Appropriate antibiotic selection and timing of administration for prophylaxis are crucial to reduce the likelihood of SSI after elective colorectal surgery with intestinal anastomosis.
手术部位感染(SSI)会导致择期结直肠手术后出现发病率,抗生素预防可降低 SSI 的发生率。本研究旨在确定抗生素给药方案的依从性,包括方案、初始剂量时机和再次给药,以及确定与每种方案相关的 SSI 风险。我们假设适当的抗生素给药可降低 SSI 的风险。
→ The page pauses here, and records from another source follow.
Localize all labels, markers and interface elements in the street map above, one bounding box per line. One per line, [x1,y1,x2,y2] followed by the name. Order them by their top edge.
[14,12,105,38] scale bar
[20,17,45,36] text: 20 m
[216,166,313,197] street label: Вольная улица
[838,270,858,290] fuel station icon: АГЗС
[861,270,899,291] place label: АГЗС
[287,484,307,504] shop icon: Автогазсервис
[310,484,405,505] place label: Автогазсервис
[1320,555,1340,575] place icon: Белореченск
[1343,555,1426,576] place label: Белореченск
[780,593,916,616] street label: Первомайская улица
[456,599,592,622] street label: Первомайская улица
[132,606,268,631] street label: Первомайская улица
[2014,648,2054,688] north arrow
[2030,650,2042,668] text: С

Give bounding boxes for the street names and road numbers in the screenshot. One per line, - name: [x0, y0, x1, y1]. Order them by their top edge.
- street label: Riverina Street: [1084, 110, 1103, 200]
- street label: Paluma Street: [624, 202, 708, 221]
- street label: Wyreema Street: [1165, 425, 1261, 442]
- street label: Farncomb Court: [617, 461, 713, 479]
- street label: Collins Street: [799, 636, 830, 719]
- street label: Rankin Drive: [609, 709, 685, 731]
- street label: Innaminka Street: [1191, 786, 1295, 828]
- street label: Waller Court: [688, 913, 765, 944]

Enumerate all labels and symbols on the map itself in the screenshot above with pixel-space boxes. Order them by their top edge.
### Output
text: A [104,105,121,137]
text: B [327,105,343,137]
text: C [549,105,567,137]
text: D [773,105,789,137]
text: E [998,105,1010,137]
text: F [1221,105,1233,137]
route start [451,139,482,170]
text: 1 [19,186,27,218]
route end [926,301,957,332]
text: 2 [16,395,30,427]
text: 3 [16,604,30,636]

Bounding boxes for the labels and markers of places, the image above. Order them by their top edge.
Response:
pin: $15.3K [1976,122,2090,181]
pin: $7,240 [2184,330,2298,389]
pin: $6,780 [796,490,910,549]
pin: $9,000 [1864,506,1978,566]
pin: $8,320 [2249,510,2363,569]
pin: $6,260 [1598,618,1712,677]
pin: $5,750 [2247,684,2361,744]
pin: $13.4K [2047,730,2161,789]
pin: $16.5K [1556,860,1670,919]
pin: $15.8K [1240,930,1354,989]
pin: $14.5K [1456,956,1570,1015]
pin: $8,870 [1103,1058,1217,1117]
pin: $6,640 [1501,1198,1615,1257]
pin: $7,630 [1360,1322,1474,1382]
对接受择期腹部结直肠手术吻合术的患者进行前瞻性数据库的回顾性随机抽样。评估了抗生素方案、初始剂量时机(IDT)和再次给药。适当的方案涵盖了阳性球菌、阴性杆菌和厌氧菌。如果在切口前 30 分钟内完成 IDT,则认为是适当的;根据每个药物的药代动力学确定再次给药参数。主要结局是 SSI。生成了序贯逻辑模型:模型 1 评估了抗生素给药因素,而模型 2 控制了患者和临床因素,包括疾病过程、患者特征、术中因素和术后因素。
共纳入 605 例患者(平均年龄 59.7[标准差 17.8]岁,42.8%为男性)。最常见的诊断是癌症(38.8%)和炎症性肠病(22.0%)。76 例(12.6%)发生浅表或深部切口 SSI,54 例(8.9%)发生器官/腔隙 SSI。方案包括头孢唑林+甲硝唑 219 例(36.2%)、头孢西丁 214 例(35.4%)和左氧氟沙星+甲硝唑 48 例(7.9%)。114 例(18.8%)患者接受了其他/非标准方案,10 例患者未记录抗生素预防。55 例(9.1%)患者接受了不足的覆盖,而 361 例(59.7%)患者接受了适当的 IDT,401 例(66.3%)方案进行了适当的再次给药。在模型 1 中,使用其他/非标准方案(比值比[OR]2.069;95%置信区间[CI]1.078-1.868)和初始预防剂量的早期给药(OR 1.725;95% CI 1.147-2.596)与 SSI 发生的几率增加相关。在模型 2 中加入临床因素后,这两个因素仍然具有统计学意义(OR 2.505;95% CI 1.066-5.886 和 OR 1.733;95% CI 1.017-2.954)。
适当的抗生素选择和预防给药时机对于降低择期结直肠手术后伴有肠吻合术的 SSI 发生率至关重要。